As governments focus more on nuclear safety and finding innovative ways to generate power, while avoiding disasters, Lightbridge is well-placed to offer traders quick opportunities to profit.
Be warned, though: This is a dangerous game to play. Given the stock’s low volume, you’d be hard-pressed to get out unscathed if shares fall hard.
C.H.A.O.S. Meter: 13/20
The demand for nuclear power solutions today is stronger than ever.
Given that Lightbridge’s fuel offers both new and existing nuclear power plants better safety and power output, the company believes it can generate revenue from new plants, plus the maintenance and upgrade of existing ones.
That’s great in theory. But up to now, it has yet to generate any orders or revenue.
The other segment of Lightbridge’s business model is its nuclear strategy and consultation work to global governments and commercial operations.
It has a large and well-respected team here, including the former head of Advanced Nuclear Fuel Design at General Electric (GE), the former head of Nuclear Technology at Westinghouse, the former head of the International Atomic Energy Agency, and a slew of former nuclear regulators from several different countries.
Since Lightbridge isn’t generating revenue from its technology, the company’s consultation work is the crux of its business.
Needless to say, relying on just one segment for revenue is pretty risky, given that business will rise and fall.
Unfortunately, Lightbridge has experienced more downs than ups recently. In 2013, revenue from its consulting segment sank by 100%, pulling in $1.8 million, compared to the $3.6 million it generated in 2012.
Hopefully, the VARANS deal will produce an upturn here.
C.H.A.O.S. Meter: 7/20
It’s fair to say that Lightbridge is “all in” on its technology. If it gains widespread traction, it will finally transform the company’s fortunes.
If not… well, it would spell disaster.
Lightbridge does boast strong, established relationships through its consulting segment. And in order to grow, it intends to license its nuclear fuel design to existing nuclear fuel fabricators. It’s also looking for fuel fabricators that have long-term fuel supply contracts with nuclear power plants.
The structure of these licensing agreements will likely require major fuel suppliers to share fuel development costs. Also, fuel suppliers will need to pay an upfront technology access fee to Lightbridge, plus royalties from future fuel sales.
The company believes that continued heavy R&D spending, coupled with product demonstrations, will ensure commercial licensing contracts in roughly one to two years.
Successful commercialization is multi-pronged. And one of those prongs requires expensive marketing costs to potential fuel fabricator customers, while the other requires raising government awareness.

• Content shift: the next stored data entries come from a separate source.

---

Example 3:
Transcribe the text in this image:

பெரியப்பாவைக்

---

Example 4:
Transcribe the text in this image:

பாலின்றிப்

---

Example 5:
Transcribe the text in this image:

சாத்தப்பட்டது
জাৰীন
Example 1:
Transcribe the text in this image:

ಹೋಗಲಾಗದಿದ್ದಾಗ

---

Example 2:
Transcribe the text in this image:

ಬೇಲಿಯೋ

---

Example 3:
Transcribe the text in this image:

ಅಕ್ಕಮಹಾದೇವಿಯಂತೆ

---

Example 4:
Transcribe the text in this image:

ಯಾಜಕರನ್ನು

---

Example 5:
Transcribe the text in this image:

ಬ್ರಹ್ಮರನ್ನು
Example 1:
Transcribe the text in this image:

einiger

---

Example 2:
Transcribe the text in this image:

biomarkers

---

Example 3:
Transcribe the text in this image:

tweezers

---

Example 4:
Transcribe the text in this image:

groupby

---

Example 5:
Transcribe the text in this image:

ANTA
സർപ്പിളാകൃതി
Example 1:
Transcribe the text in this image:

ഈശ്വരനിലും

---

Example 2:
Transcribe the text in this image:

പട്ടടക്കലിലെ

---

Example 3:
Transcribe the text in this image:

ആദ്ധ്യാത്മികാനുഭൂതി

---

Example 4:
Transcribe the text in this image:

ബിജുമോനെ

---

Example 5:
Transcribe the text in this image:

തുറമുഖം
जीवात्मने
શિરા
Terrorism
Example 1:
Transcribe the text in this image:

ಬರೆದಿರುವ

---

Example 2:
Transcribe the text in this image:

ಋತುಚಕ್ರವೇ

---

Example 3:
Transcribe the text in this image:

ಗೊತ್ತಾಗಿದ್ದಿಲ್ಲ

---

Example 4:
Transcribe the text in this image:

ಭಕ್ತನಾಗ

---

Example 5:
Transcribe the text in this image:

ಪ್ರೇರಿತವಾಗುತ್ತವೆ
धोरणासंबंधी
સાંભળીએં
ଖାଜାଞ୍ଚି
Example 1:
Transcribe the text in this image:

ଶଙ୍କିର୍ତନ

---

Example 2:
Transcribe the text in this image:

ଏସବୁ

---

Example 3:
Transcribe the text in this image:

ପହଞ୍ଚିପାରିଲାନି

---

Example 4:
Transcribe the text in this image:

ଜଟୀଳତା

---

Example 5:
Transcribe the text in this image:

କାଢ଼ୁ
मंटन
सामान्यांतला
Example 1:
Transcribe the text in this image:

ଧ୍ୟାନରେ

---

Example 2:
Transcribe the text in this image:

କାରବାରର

Despite Lightbridge’s solid team of former government agency heads, it doesn’t help speed the exorbitant time that government processes tend to take. This is evidenced by the company’s prolonged efforts since 1992.
Given its financial situation, time is a luxury that Lightbridge does not have.
C.H.A.O.S. Meter: 5/20
OVERALL C.H.A.O.S. RANKING: 43/100
Final Verdict: An investment in Lightbridge is an investment in thorium and metallic fuels. Or, more accurately, an investment in the belief that thorium will become a major source of nuclear energy.

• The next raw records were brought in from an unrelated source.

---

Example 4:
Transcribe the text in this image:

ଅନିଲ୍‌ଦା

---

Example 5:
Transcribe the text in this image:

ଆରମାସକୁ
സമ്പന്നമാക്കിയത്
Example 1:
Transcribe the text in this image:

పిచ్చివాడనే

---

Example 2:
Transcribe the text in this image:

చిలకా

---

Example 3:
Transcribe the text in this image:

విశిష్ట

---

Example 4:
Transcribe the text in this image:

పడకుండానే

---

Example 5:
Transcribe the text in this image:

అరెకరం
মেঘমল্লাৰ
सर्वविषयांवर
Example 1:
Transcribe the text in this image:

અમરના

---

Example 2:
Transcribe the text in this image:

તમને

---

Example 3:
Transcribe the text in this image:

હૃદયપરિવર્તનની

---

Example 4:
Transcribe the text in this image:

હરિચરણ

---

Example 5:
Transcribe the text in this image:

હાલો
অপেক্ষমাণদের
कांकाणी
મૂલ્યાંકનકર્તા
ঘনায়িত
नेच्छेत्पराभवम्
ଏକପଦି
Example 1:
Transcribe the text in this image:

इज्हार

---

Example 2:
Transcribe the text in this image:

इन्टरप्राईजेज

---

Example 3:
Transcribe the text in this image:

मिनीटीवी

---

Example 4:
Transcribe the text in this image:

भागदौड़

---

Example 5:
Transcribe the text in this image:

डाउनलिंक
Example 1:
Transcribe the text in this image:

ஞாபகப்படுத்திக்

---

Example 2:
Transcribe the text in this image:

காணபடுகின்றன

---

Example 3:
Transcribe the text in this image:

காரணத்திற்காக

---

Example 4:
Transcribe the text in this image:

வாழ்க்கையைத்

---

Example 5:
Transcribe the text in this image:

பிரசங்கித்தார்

Given its abundance and environmental benefits over uranium, it’s likely that thorium will have a growing role in the nuclear industry. But it’s not a certainty – and not anytime soon, either.

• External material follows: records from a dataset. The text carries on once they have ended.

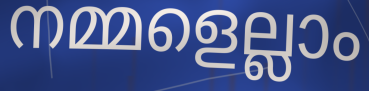
നമ്മളെല്ലാം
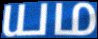
யம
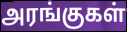
அரங்குகள்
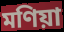
মণিয়া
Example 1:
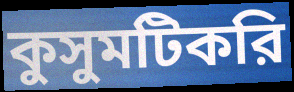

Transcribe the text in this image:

কুসুমটিকরি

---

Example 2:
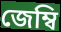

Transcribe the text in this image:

জেম্বি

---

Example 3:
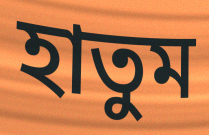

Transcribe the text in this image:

হাতুম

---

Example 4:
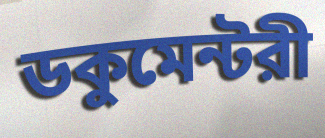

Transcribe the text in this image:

ডকুমেন্টরী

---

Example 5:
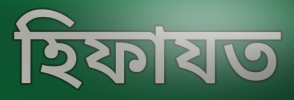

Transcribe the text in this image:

হিফাযত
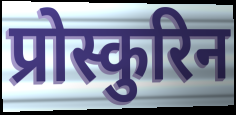
प्रोस्कुरिन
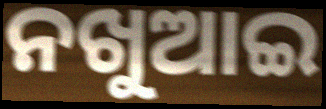
ନଖୁଆଇ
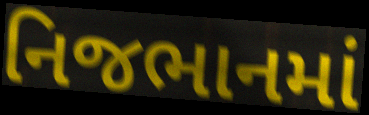
નિજભાનમાં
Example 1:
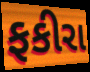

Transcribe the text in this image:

ફકીરા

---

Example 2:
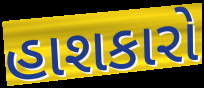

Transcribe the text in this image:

હાશકારો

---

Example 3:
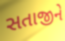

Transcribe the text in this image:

સતાજીને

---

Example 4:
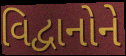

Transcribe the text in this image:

વિદ્વાનોને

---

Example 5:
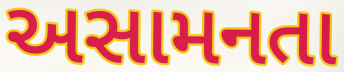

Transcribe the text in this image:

અસામનતા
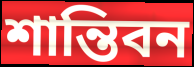
শান্তিবন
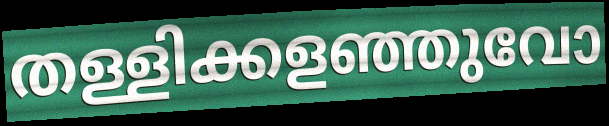
തള്ളിക്കളഞ്ഞുവോ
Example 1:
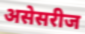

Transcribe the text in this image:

असेसरीज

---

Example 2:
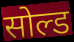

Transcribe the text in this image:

सोल्ड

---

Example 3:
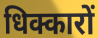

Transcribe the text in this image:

धिक्कारों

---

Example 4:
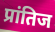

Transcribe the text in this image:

प्रांतिज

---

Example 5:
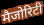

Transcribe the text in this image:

मैजोरिटी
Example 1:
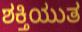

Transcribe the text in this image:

ಶಕ್ತಿಯುತ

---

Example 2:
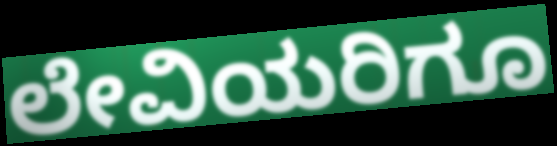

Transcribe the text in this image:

ಲೇವಿಯರಿಗೂ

Even Lightbridge’s own timeline doesn’t project ample commercialization until beyond 2020. In the meantime, it’ll be spending much more on researching and developing its metallic fuel than its consulting business can keep up with.
And that’s the problem… Lightbridge’s near-term life expectancy seems rather fragile.
If anything, the best I can say is that this is a “pre-chaos” company, whose main catalysts at the moment come from news-driven events, rather than its own disruptive breakthroughs.